Work to do >>
a. In the trademark discussion, what are the answers to these questions?
(i) What level title did the original Dungeons & Dragons give eighth-level fighters, and in what year?
(ii) During which period did trademark arise as a consumer-protection statute?
(iii) What name does Greg London prefer for the constitutional clause?
b. Can you pick up the trademark discussion right after its final sentence and keep it going?
>> Start Page excerpt
Actually, there's an excellent argument that DC and Marvel have lost the ability to claim "superhero" through failure to police the term in role-playing games. The original version of Dungeons & Dragons used the term "superhero" as the "level title" for eighth-level fighters in 1974, and my hazy recollection is that such a use was inherited from predecessor games (my copy of Chainmail is in storage, so I can't check it). That would at minimum carve out an area of use that is outside of any trademark claim.

Trademark is a very strange beast. It is usually classed as "intellectual property," but it is not authorized by the Intellectual Property Clause (Article I, § 8, cl. 8) of the Constitution. It arose as a consumer-protection statute (with elements of protection for the holder from unfair competition and counterfeiting) during the Renaissance, and by the time of the Enlightenment had begun its transformation from a public right—originally enforced by the criminal authorities, in fact—to a property-like right. If trademark is "property" it is more like a freehold than the term-for-years constructs of copyright and patent.

This episode of Extreme Esoterica brought to you without benefit of caffeine.

#70 ::: Greg London ::: (view all by) ::: March 21, 2006, 10:24 AM:

it is not authorized by the Intellectual Property Clause (Article I, § 8, cl. 8) of the Constitution

Well, keep in mind that said article isn't "the Intellectual Property clause", because it doesn't mention the phrase "Intellectual Property". That phrase is a much more recent invention (1970's I think). It's a "copyright/patent" clause, or (my preference) a "To Promote Progress in Science and Useful Arts" clause.

I prefer the last one because when people argue that copyright or patent exists so that someone can make money, it's good to go back to the original clause in teh constitution and point out: No, it isn't.
>> End Page excerpt
>> Start Record excerpts
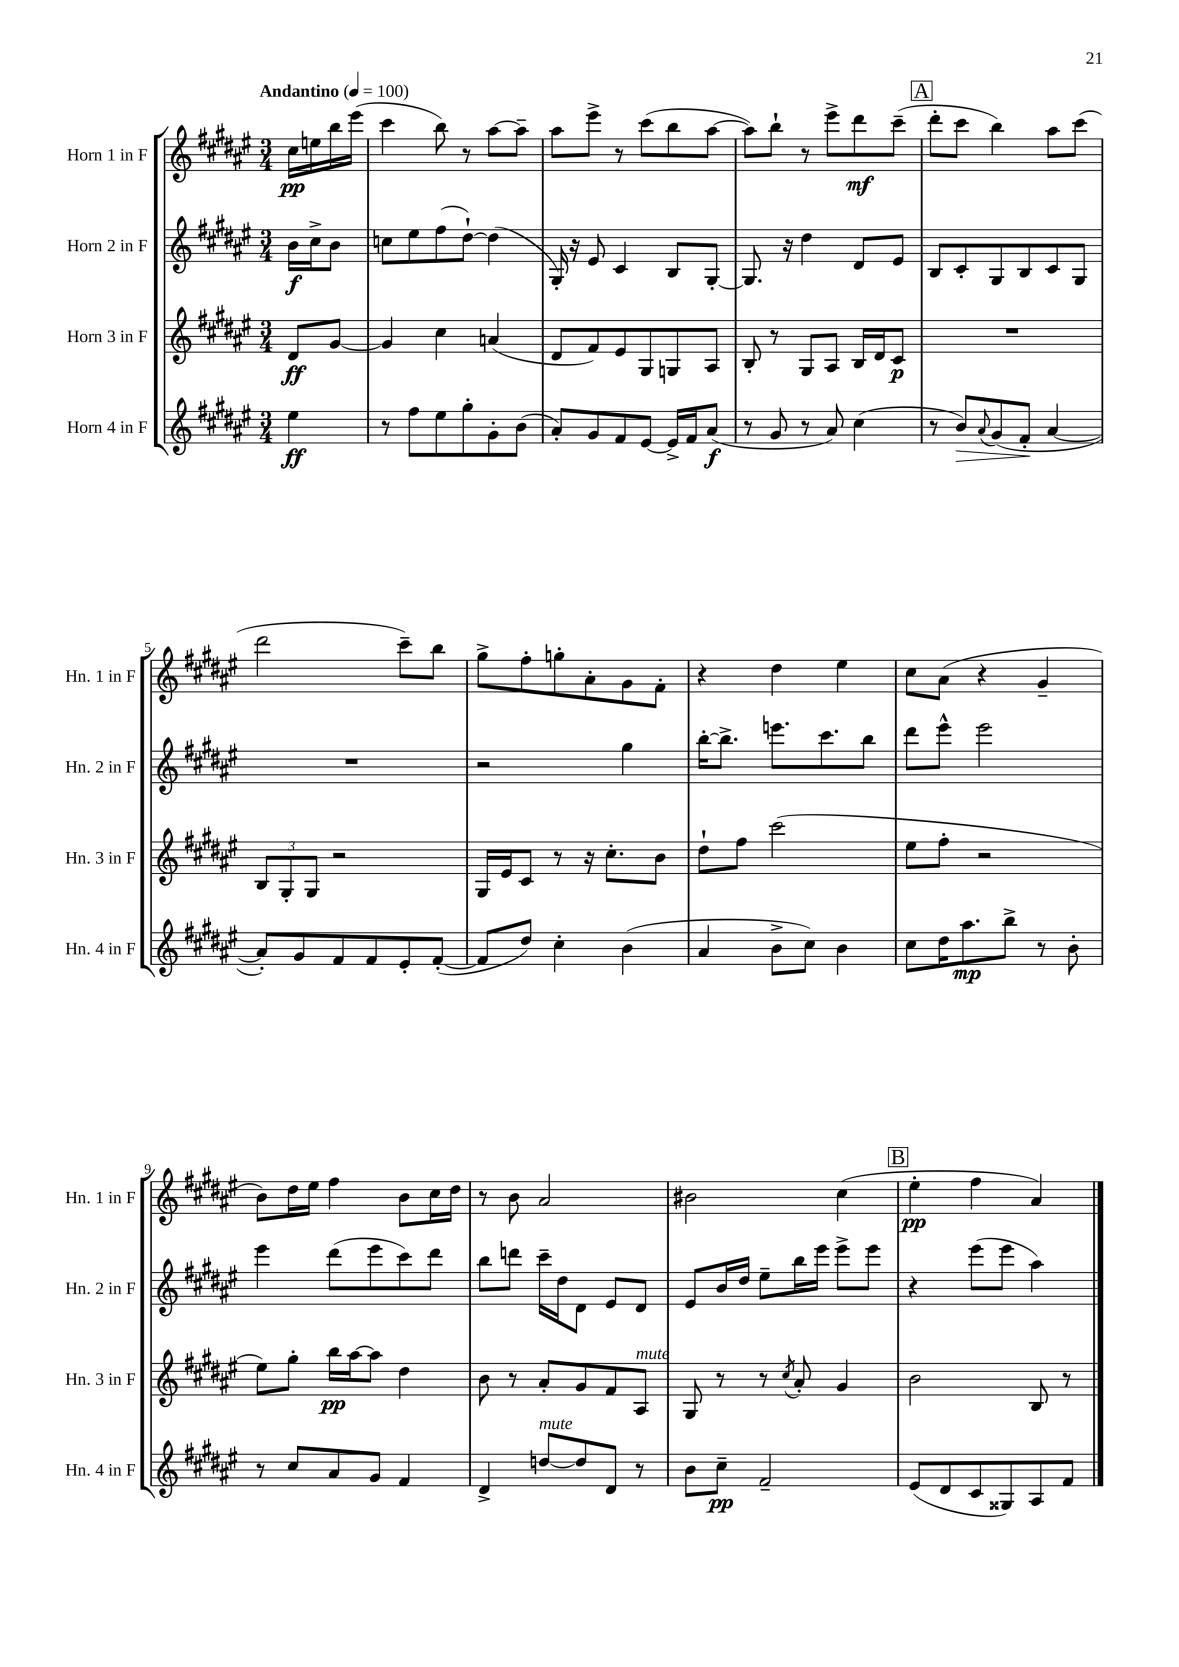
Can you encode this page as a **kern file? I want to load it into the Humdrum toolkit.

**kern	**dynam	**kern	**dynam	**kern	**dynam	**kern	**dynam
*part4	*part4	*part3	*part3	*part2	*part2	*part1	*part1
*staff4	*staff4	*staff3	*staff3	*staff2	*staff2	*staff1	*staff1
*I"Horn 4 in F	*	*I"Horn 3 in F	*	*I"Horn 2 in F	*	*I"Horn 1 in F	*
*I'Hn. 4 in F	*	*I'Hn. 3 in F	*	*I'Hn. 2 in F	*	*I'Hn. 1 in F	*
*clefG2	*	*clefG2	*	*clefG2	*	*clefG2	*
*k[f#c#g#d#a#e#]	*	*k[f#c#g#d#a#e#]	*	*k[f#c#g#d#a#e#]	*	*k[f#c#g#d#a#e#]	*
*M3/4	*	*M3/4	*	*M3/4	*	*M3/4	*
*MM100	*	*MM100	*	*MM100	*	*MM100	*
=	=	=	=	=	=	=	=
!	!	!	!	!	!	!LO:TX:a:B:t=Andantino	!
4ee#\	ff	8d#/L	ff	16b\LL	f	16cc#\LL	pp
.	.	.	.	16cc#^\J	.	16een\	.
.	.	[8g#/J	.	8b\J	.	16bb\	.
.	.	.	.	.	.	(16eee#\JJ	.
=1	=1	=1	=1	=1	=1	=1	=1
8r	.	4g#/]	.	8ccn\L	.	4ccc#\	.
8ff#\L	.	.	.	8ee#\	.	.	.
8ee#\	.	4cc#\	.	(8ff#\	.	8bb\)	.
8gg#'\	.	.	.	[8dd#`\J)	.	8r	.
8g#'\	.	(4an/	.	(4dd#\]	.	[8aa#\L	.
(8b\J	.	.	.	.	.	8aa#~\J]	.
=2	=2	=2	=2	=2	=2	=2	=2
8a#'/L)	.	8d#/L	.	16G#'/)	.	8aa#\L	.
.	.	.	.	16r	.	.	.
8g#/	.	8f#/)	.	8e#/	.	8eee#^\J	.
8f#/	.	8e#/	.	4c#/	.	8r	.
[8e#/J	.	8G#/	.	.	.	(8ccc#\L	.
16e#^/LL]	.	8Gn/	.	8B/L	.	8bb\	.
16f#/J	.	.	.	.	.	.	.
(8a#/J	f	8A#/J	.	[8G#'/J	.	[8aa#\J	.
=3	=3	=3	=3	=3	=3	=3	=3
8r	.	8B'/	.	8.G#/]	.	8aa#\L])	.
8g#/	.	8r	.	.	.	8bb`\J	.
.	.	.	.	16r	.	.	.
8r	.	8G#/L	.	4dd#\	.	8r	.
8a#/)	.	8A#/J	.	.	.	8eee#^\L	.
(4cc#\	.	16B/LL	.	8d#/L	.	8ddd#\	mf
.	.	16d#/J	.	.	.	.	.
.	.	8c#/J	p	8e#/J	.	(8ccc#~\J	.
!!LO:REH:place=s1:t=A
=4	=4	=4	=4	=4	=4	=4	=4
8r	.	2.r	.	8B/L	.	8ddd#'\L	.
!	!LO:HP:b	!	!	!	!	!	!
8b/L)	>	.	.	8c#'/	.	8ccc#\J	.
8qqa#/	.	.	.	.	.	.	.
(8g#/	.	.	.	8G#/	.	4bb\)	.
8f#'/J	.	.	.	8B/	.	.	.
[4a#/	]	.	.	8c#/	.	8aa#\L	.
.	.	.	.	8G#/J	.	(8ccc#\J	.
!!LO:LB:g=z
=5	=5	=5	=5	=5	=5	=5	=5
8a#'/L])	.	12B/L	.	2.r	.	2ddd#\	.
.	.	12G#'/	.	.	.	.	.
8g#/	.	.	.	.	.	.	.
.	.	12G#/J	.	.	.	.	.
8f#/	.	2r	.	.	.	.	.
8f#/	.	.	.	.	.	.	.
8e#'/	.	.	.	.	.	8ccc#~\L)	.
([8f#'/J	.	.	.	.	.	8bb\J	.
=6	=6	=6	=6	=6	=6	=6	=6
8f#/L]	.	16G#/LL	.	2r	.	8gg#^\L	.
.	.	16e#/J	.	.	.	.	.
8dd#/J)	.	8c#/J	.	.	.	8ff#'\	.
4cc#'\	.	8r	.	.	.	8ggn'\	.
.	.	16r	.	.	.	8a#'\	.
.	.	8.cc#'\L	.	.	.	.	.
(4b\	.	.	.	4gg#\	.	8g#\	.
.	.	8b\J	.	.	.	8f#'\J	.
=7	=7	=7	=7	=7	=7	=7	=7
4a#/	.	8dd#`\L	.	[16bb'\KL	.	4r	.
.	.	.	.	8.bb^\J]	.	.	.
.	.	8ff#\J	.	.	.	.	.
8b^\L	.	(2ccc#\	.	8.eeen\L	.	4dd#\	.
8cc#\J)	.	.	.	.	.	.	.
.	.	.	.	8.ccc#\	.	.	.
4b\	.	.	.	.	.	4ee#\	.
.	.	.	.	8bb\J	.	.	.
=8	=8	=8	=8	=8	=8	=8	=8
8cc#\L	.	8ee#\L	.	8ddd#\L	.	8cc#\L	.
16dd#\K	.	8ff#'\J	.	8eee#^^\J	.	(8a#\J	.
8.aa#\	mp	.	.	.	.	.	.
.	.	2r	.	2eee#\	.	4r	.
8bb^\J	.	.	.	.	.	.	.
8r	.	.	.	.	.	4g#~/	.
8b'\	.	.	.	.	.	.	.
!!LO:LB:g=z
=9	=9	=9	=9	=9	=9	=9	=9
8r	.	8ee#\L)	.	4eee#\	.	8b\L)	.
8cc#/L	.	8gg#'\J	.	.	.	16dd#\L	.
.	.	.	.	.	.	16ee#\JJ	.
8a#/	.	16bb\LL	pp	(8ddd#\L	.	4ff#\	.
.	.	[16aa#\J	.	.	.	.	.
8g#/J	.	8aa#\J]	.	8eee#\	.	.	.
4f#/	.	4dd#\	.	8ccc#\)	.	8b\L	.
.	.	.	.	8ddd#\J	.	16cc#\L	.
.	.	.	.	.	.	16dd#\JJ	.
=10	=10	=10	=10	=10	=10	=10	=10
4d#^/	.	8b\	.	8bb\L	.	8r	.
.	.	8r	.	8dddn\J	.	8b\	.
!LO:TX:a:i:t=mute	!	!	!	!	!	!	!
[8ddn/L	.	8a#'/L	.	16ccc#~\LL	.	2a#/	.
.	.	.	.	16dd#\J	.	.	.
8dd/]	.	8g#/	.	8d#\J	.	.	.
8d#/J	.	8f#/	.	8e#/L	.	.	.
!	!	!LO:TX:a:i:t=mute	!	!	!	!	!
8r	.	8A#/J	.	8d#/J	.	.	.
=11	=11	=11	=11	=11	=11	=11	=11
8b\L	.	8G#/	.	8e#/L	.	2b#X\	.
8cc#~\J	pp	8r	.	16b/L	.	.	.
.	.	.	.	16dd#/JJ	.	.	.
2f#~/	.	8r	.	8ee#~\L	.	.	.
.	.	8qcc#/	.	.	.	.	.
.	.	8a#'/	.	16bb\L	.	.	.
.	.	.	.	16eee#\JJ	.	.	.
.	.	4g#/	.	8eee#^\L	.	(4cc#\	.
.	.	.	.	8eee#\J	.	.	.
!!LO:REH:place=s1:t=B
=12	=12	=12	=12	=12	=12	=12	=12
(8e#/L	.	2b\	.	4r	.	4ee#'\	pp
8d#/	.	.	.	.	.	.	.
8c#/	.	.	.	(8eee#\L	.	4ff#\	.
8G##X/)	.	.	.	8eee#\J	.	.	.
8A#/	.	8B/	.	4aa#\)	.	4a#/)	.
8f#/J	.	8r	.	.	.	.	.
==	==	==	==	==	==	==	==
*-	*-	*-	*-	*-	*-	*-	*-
>> End Record excerpts
>> Start Record excerpts
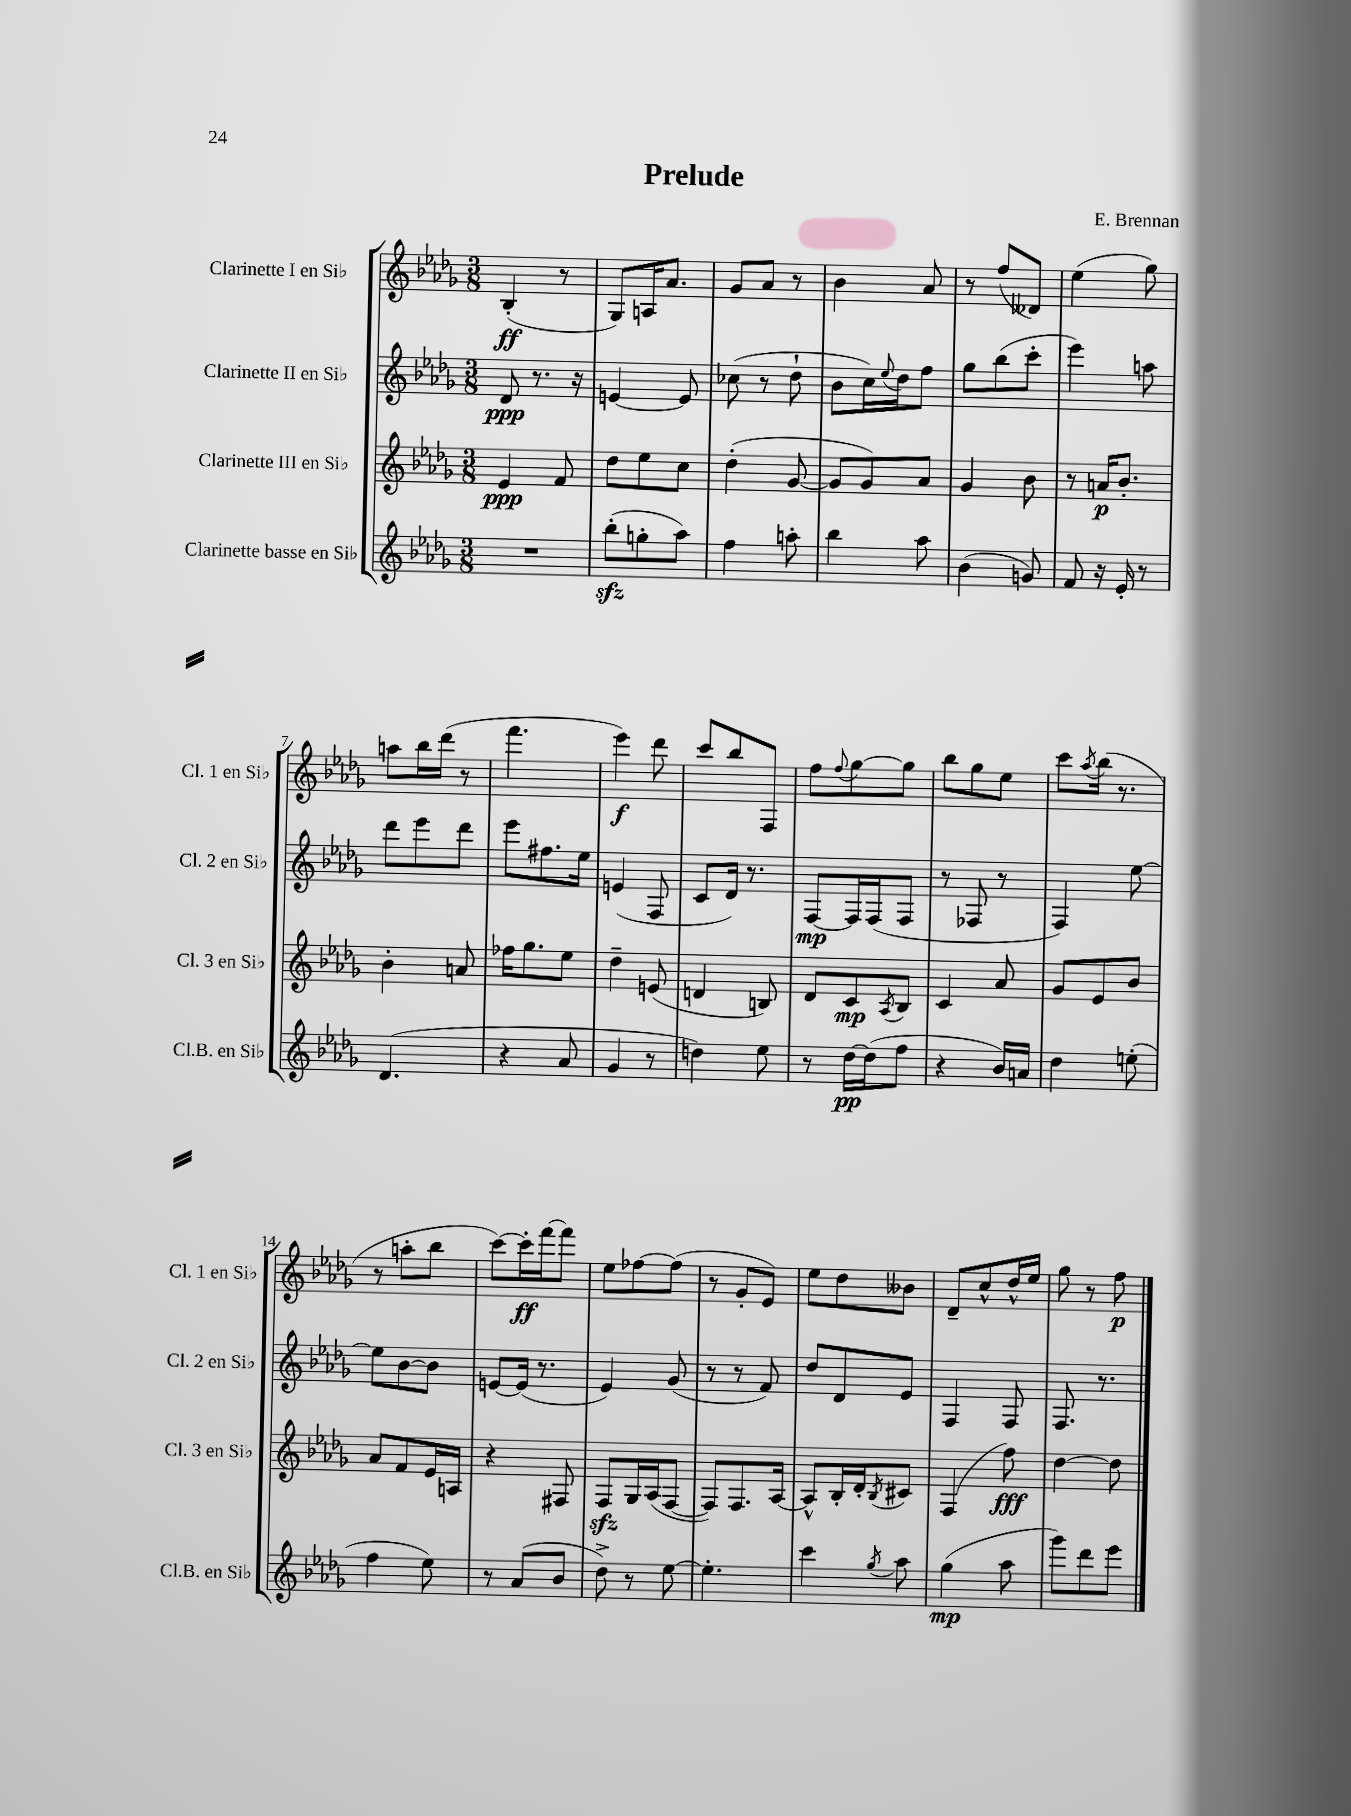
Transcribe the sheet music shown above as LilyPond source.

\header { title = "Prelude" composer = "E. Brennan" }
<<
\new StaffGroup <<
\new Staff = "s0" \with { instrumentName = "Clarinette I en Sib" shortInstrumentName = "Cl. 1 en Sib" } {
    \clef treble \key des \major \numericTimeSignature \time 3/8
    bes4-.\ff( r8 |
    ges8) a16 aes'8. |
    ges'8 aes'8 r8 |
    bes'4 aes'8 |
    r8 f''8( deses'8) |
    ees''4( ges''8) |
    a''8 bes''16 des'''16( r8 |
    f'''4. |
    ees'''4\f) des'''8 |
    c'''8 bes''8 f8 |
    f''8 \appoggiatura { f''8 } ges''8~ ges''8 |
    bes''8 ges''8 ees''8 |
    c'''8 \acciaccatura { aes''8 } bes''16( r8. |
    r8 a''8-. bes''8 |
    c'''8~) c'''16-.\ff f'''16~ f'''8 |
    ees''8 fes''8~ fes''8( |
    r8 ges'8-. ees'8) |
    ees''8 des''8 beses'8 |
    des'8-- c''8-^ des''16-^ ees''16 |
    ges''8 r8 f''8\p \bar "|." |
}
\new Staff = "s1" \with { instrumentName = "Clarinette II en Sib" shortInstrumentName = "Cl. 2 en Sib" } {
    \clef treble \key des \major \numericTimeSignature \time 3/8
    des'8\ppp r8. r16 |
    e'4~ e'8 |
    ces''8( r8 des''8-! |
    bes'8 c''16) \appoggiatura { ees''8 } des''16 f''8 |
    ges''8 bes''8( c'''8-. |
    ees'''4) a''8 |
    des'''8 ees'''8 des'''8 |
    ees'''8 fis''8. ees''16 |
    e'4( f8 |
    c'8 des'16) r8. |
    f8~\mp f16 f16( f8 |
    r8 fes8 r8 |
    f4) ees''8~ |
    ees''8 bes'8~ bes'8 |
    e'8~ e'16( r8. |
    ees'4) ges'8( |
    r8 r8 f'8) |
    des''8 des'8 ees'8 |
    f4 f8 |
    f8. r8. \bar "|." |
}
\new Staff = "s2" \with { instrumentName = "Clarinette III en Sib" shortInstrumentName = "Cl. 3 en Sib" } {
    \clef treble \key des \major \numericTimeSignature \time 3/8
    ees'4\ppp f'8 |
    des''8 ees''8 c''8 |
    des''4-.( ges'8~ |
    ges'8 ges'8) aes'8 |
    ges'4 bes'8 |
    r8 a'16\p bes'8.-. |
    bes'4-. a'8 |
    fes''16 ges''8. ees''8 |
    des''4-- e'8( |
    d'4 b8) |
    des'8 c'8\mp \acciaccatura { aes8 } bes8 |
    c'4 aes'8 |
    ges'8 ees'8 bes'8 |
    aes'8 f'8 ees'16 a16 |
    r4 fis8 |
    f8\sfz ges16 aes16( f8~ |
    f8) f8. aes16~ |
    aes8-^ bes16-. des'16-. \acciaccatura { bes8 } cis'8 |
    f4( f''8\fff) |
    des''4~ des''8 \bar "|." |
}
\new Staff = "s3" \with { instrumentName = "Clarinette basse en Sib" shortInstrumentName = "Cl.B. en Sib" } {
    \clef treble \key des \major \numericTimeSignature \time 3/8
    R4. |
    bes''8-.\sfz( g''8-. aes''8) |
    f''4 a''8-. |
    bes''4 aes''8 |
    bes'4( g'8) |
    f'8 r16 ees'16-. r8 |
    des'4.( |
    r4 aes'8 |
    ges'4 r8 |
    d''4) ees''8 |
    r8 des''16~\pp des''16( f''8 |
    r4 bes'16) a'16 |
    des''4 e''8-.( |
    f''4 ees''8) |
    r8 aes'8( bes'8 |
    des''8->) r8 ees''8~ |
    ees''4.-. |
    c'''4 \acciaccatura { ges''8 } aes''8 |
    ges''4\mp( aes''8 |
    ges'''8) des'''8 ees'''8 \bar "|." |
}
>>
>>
>> End Record excerpts
Results of the tasks >>
a.
(i) "Superhero," in 1974.
(ii) The Renaissance.
(iii) The "To Promote Progress in Science and Useful Arts" clause.

b.
#71 ::: Greg London ::: (view all by) ::: March 21, 2006, 10:35 AM:

Aren't trademarks supposed to be limited in scope?

Yes. There was a music company a long time ago called "Apple". When Apple (tm) Computers came along, there was a big battle over who could have the "Apple" trademark. The result was that "Apple Music" would be used by the original music company, and "Apple Computers" would be used by the new computer company.

And they lived together in harmony for a while.

Then Apple started the whole iTunes/iPod business, and the original "Apple Music" company complained of the broken treaty.

I don't know what exactly happened, but Apple computer company is still selling music, but I think they settled it by making sure they don't put "Apple" and "Music" next to each other on their website.

So, I think DC/Marvel are overextending themselves a bit here. However, since it would take a successful lawsuit to change that, and since I don't have the money, it is just my opinion. I am not a lawyer. This is not legal advice. I do not have the finances to support a lawsuit. blah blah blah.

#72 ::: Steve Eley ::: (view all by) ::: March 21, 2006, 11:19 AM:

Re: Corporations as sociopaths -- I'm gathering that the problem perceived with corporations isn't their existence (I think we all grant that there are endeavors too big for one person or a small group of people who trust each other), but the liability limitation. I have to ask, then: has anyone here tried to imagine a modern-day world with modern-day legal culture without limited liability?

I'm trying now, and it isn't pretty. The corporate veil doesn't just apply to executives. If I get the wrong product in the mail, I can track down the guy who took my order on the phone and take him to small claims court. If my new car's transmission goes out, I could set out to ruin the lives of everyone on shift in the factory that day. If I don't understand the instructions for my VCR, I sue the guy who wrote the manual. And if the siding on my house turns out to be crap, I arrest the guy who installed it as an accomplice.

The only winners I can see in this scenario are the insurance companies, because everyone will be required to carry umbrella liability insurance -- it'll be as important as health insurance. Only they'll find it very hard to find staff, because the customer service representatives will probably get named in every lawsuit for giving confusing coverage information over the phone.

I sense that there's a middle ground here, but I'm not smart enough to figure out what it is. I don't think it's "Only hold the executives liable" -- it isn't really fair to them either to lose their houses because somebody thinks their iPod headphones are too loud. There are already exceptions to the corporate veil for egregious misconduct -- perhaps that should simply be better enforced? I don't know.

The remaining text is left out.